Kiarostami fa la sua prima trasferta cinematografica (a parte l’episodio del film Tickets del 2005) e dall’Iran arriva in Italia, mantenendo intatti i suoi temi (e tempi), come lo stesso regista ha dichiarato a Cannes, durante l’incontro stampa.
Uno scrittore inglese è impegnato in un tour promozionale per presentare il suo libro, che tratta dell’originale e della copia nell’arte. In Toscana, durante uno di questi appuntamenti, incontra una donna, una gallerista di origine francese che si è stabilita in Italia. Con la donna, che ha un figlio che cresce da sola e un marito sempre assente, inizia un peregrinare di poche ore fatto di dialoghi e comunanza di interessi, finché - complice un equivoco - i due giocano a essere marito e moglie. Dov’è la realtà, dove la finzione?

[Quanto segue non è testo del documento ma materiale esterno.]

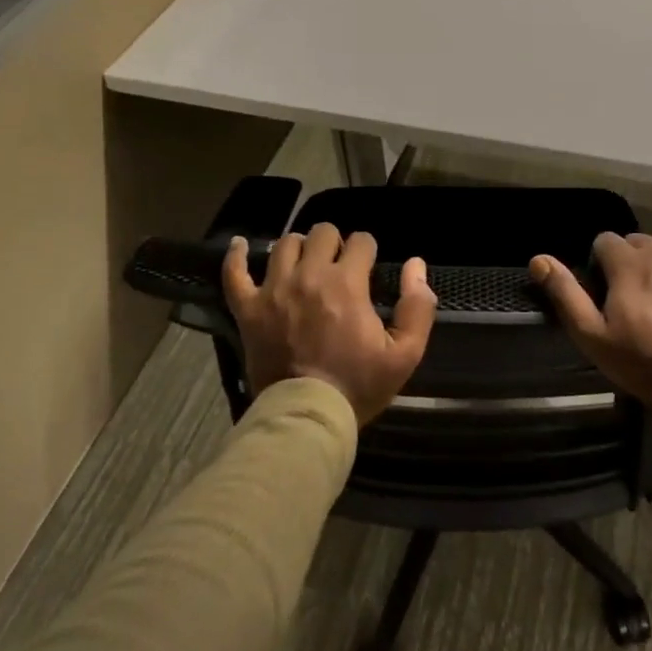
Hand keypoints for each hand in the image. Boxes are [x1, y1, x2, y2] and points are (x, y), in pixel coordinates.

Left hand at [224, 223, 435, 423]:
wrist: (307, 417)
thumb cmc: (358, 386)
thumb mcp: (405, 354)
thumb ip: (418, 306)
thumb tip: (416, 264)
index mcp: (347, 283)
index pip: (361, 241)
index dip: (368, 249)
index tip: (368, 266)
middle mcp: (309, 276)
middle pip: (322, 233)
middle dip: (335, 243)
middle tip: (339, 266)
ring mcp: (273, 290)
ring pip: (284, 244)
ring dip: (300, 247)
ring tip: (305, 263)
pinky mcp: (248, 310)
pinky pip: (234, 273)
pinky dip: (236, 256)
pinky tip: (240, 245)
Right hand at [531, 233, 651, 405]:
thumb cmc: (646, 362)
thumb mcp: (593, 336)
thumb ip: (565, 294)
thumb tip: (538, 259)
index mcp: (626, 263)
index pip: (604, 241)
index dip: (600, 263)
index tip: (606, 291)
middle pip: (636, 241)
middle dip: (630, 261)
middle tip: (634, 298)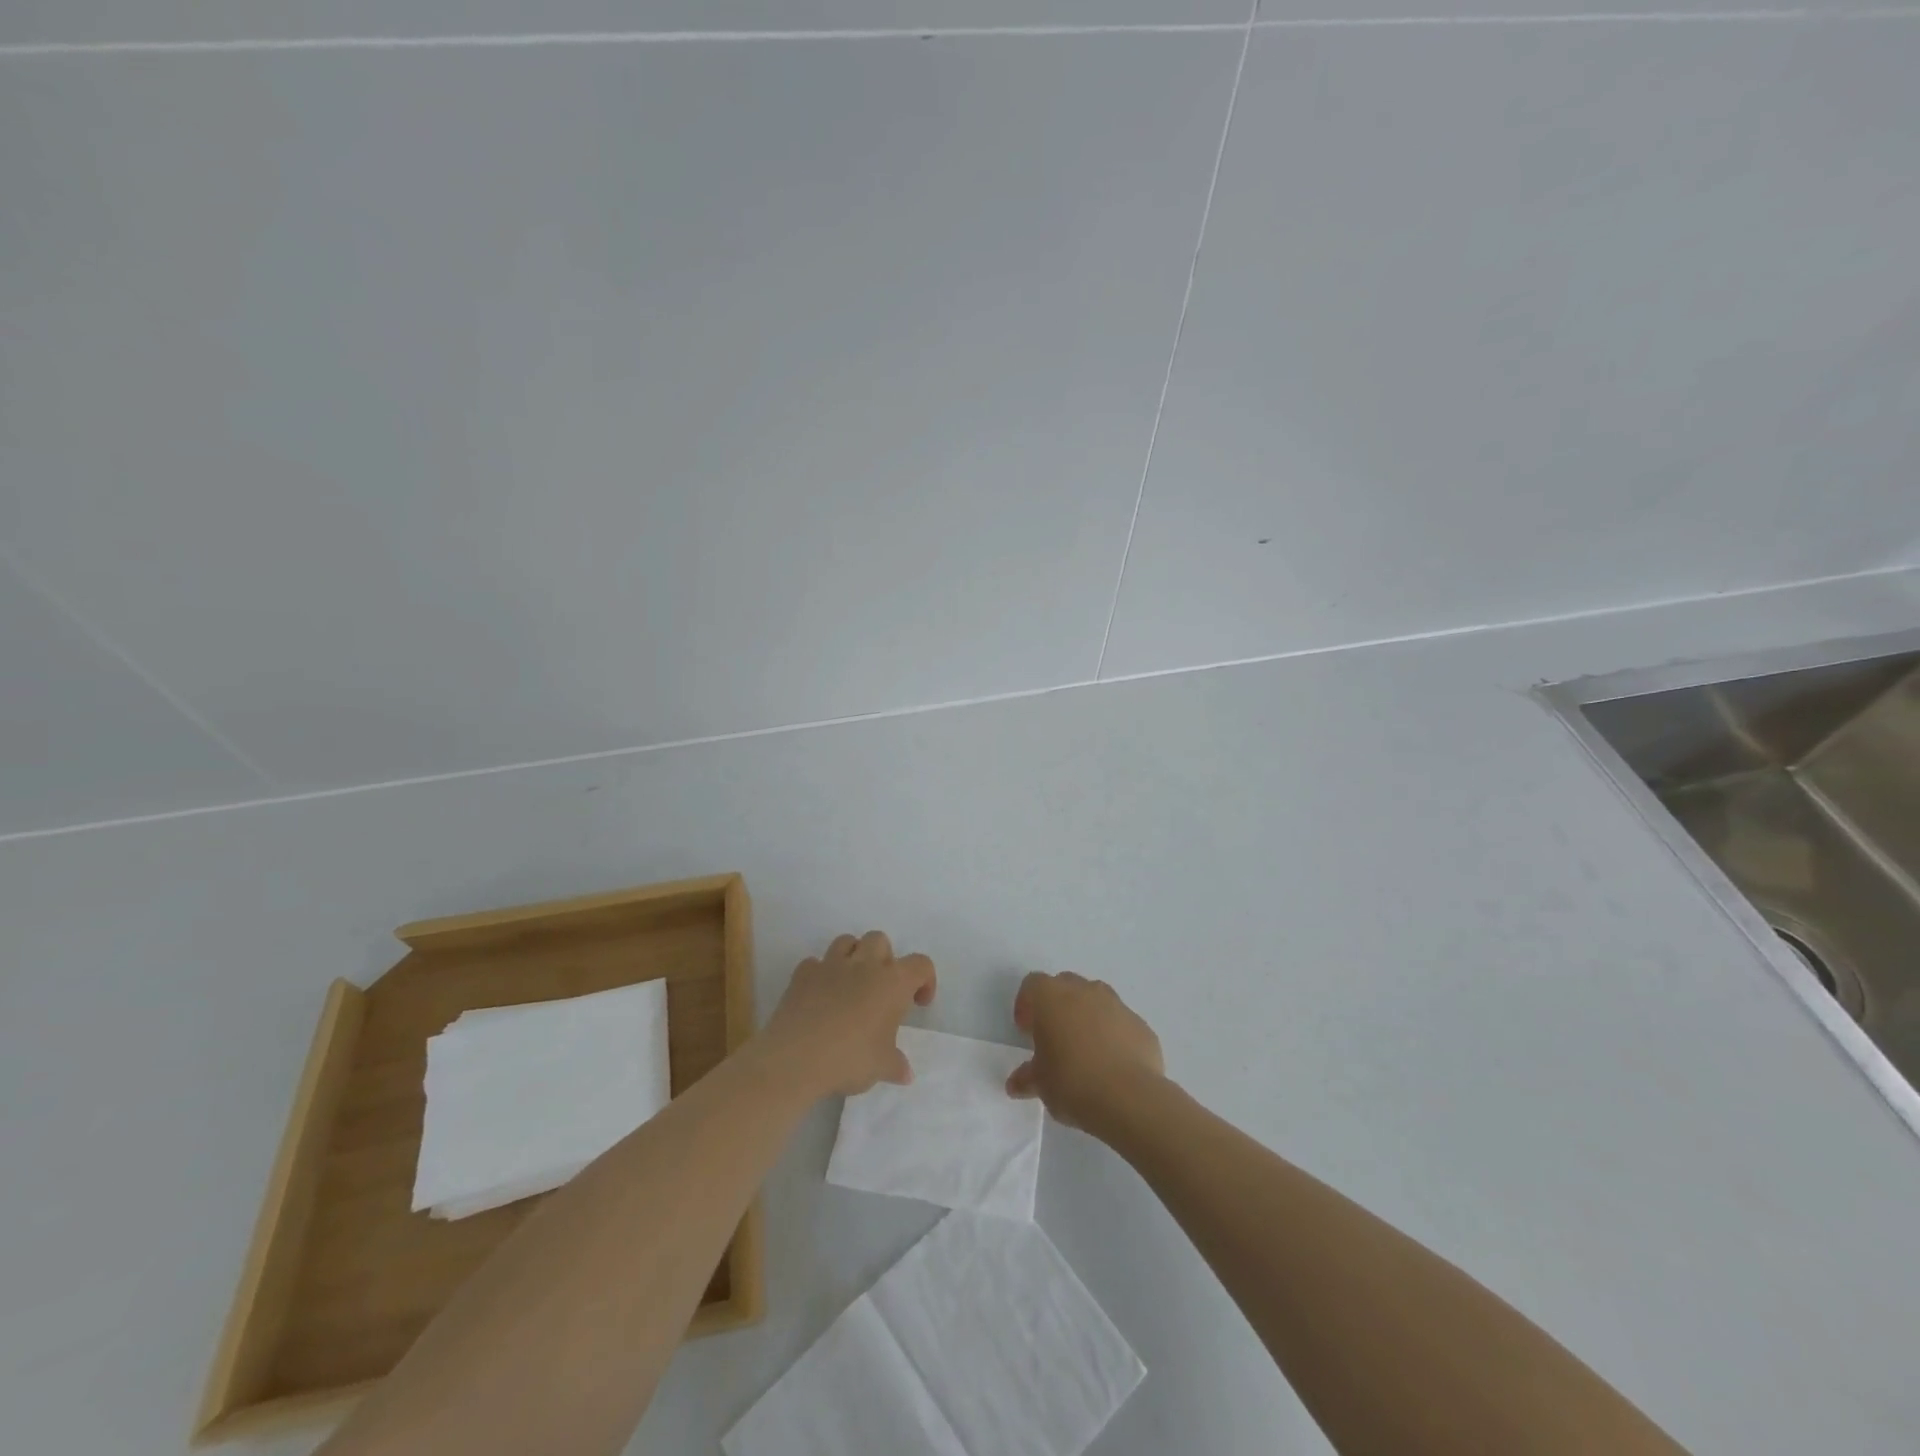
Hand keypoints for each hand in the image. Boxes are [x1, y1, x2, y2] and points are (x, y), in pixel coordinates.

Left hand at [762, 931, 935, 1098]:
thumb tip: (905, 1073)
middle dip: (884, 958)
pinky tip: (819, 996)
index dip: (925, 980)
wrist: (796, 1058)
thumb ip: (896, 1065)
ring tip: (850, 985)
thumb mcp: (881, 1067)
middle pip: (880, 940)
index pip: (920, 964)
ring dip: (853, 957)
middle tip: (880, 989)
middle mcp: (864, 964)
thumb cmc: (850, 1058)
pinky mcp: (802, 974)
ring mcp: (830, 965)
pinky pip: (815, 963)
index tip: (917, 1003)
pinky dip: (820, 974)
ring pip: (847, 942)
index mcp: (893, 982)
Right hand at [1006, 972, 1164, 1135]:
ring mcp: (1116, 1004)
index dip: (1027, 1004)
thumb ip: (1026, 1077)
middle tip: (1053, 1036)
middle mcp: (1084, 991)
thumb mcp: (1040, 1084)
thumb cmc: (1072, 1082)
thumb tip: (1016, 1083)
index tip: (1026, 1030)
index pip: (1032, 984)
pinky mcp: (1140, 1025)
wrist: (1129, 1098)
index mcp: (1051, 997)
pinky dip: (1113, 1034)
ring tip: (1084, 1048)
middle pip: (1065, 985)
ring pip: (1096, 999)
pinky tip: (1111, 1063)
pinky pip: (1120, 1022)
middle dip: (1057, 1005)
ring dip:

Abbas Kiarostami torna sul luogo del delitto, a uno dei suoi temi più cari, il vero e il falso, colto e tramandato attraverso l’occhio di chi guarda, del cineasta, dello spettatore che è chiamato in causa per prendere una sua posizione. Si pensi a Shirin, film mai uscito nelle sale e presentato alla Mostra di Venezia del 2008, in cui lo svolgersi è tutto attraverso lo sguardo del cineasta/spettatore che passa in rassegna 114 volti (tra cui quello di Juliette Binoche) impegnati a seguire uno spettacolo invisibile agli altri.
Qui la partenza è il mondo dell’arte, la giustificabilità della copia rispetto all’originale, il valore che è conferito forse solo dallo sguardo che osserva, ma il discorso si fa poi intimo, nel gioco (?) di un uomo e una donna che fingono anni di unione. Kiarostami fa percorrere alla coppia il viaggio di ogni coppia, dal primo innamoramento al suo consolidarsi, fino alle prime crepe. Dalla finzione alla realtà: da ciò che si vuole vedere (nell’innamoramento) a ciò che (forse) è davvero (o che invece fingiamo, per comodo, per pigrizia, di non vedere più). Non solo: ciò che tocca profondamente lo spettatore, grazie alle interpretazioni dei due attori, la Binoche e William Shimell, è la differenza nel bisogno di amore tra i sessi: l’assenza maschile, il suo ergersi noncurante oltre il particolare quotidiano e l’attenzione al dettaglio tutta femminile, il suo bisogno di cura da offrire e ricevere. Ma non è finita: anche la creazione differente dell’amore nei due sessi, dove ognuno vede e immagina ciò che desidera, in una sconsolata mancanza nei confronti della realtà dell’altro.
Film malinconico, sulla volatilità dei sentimenti, in cui Kiarostami cede un po’ troppo alla forma (bellissima) e alla teoria “geometrica” dei sentimenti: ma va benissimo così.
La frase: "Il problema è che tu non mi vedi. Mentre io mi accorgo subito perfino se hai cambiato profumo".